I had recently added support for some new classical music fields to my tagger software, see https://docs.google.com/spreadsheets/d/1afugW3R1FRDN-mwt5SQLY4R7aLAu3RqzjN3pR1497Ok/edit?usp=sharing and originally I tried to fit in with the naming conventions used for MusicBrainz fields such as ID3 TXXX frames using Title case words separated with spaces like TXXX:MusicBrainz Album Id whereas VorbisComments used uppercase seperated by hyphens such as MUSICBRAINZ_ALBUMID

But then I was using the very popular dBpoweramp to convert from one format to another and I found it was only doing a partial job of converting the metadata between formats. So it understood most of the standard ID3 Text frames (but ignored UFID) and converted them to the defacto VorbisComment field name. With TXXX:fieldname it converted this to a field with name fieldname but it doesn’t known about converting the name so TXXX:MusicBrainz Album Id becomes a VorbisComment field MusicBrainz Album Id which unfortunately is invisible to any software using the correct VorbisComment field. Now you can create a mapping within dbPoweramp but its not there by default and you have to do know what you are doing and know all the fields your file may contain.
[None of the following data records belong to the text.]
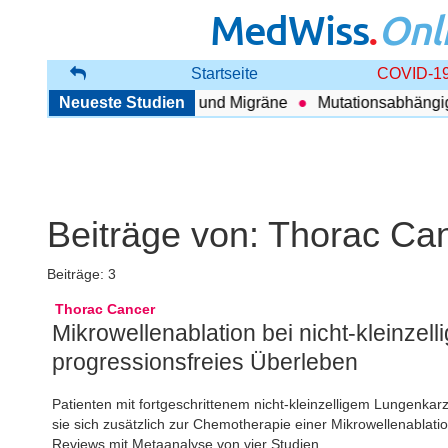
MedWiss
.
Onl
Startseite
COVID-19
nhang zwischen COPD und Migräne
Neueste Studien
Mutationsabhängig Th
Beiträge von:
Thorac Ca
Beiträge: 3
Thorac Cancer
Mikrowellenablation bei nicht-kleinze
progressionsfreies Überleben
Patienten mit fortgeschrittenem nicht-kleinzelligem Lungenka
sie sich zusätzlich zur Chemotherapie einer Mikrowellenablat
Reviews mit Metaanalyse von vier Studien.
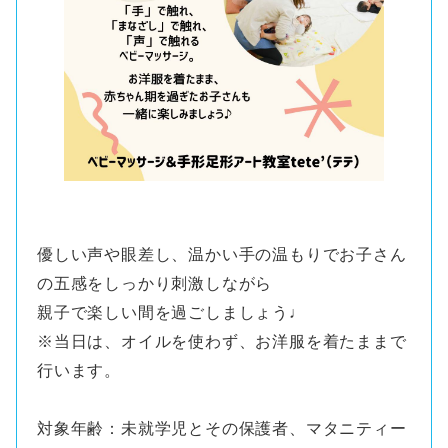
優しい声や眼差し、温かい手の温もりでお子さん
の五感をしっかり刺激しながら
親子で楽しい間を過ごしましょう♩
※当日は、オイルを使わず、お洋服を着たままで
行います。
対象年齢：未就学児とその保護者、マタニティー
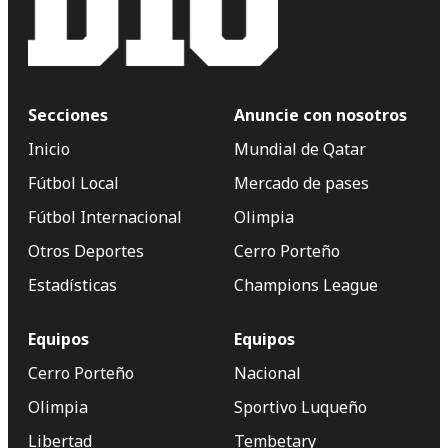
Secciones
Anuncie con nosotros
Inicio
Mundial de Qatar
Fútbol Local
Mercado de pases
Fútbol Internacional
Olimpia
Otros Deportes
Cerro Porteño
Estadísticas
Champions League
Equipos
Equipos
Cerro Porteño
Nacional
Olimpia
Sportivo Luqueño
Libertad
Tembetary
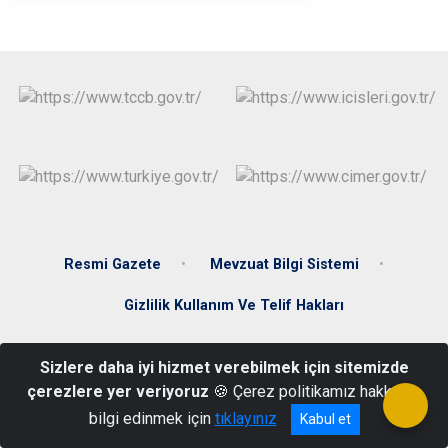
Resmi Gazete
Mevzuat Bilgi Sistemi
Gizlilik Kullanım Ve Telif Hakları
Yeni Mah. Kaymaz Küme Evleri No:9 Kuluncak/MALATYA
Sizlere daha iyi hizmet verebilmek için sitemizde
0422 681 20 01
çerezlere yer veriyoruz
🍪 Çerez politikamız hakkında
bilgi edinmek için
tıklayınız
Kabul et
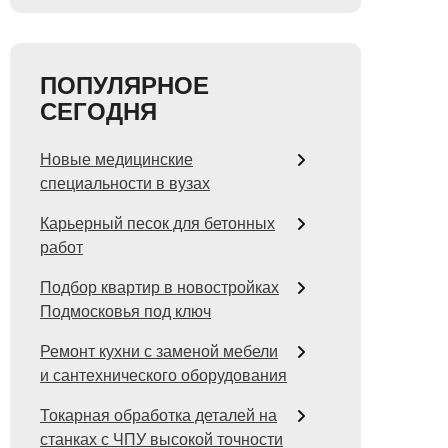
ПОПУЛЯРНОЕ
СЕГОДНЯ
Новые медицинские
специальности в вузах
Карьерный песок для бетонных
работ
Подбор квартир в новостройках
Подмосковья под ключ
Ремонт кухни с заменой мебели
и сантехнического оборудования
Токарная обработка деталей на
станках с ЧПУ высокой точности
So on balance I think its better when adding new fields to use the same fieldname for all formats where possible, unless a field is already defined for a particular format, and this is what I have now done. This then allows audio converters to do a better job without knowing about the particulars of a field.

But of course there is no way we change defacto standards that have been round for some time such as the various MusicBrainz id fields.

Do you agree with this approach ?

In the spirit of cooperation these fields I have newly added could still be changed if you believe they are badly named.


#16

I’d prefer if we’d specify how to normalize tag keys and keep the tag naming format consistent.

e.g.

def normalize_id(key):
    return key.replace("/", "").replace(" ", "").replace("_", "").upper()

is_artist_id = (normalize_id(v) == "MUSICBRAINZARTISTID")

If everyone does that, then it doesn’t matter if some third party software does not translate it properly across tagging formats. And every MB supporting software can write the value back using the “official” format afterwards.


#17

I think it does matter if 3rd party software doesnt convert properly because then user has to use other software to fix it, and they would probably have to fix it by retagging all over again as they wouldn’t know how the 3rdparty s/w had done it incorrectly. But I wasn’t for one minute suggesting we change existing MusicBrainz specific tags i was talking more about how to add new non-musicbrainz specfic tags such as ‘Movement’

BTW your translation doesn’t work because Musicbrainz Artist Id is stored as MUSICBRAINZ_ARTISTID in VorbisComments, note an underscore instead of a space in one case but not the other. In reality the existing tags only followed a very lose naming convention and it hasn’t’ been done totally consistently.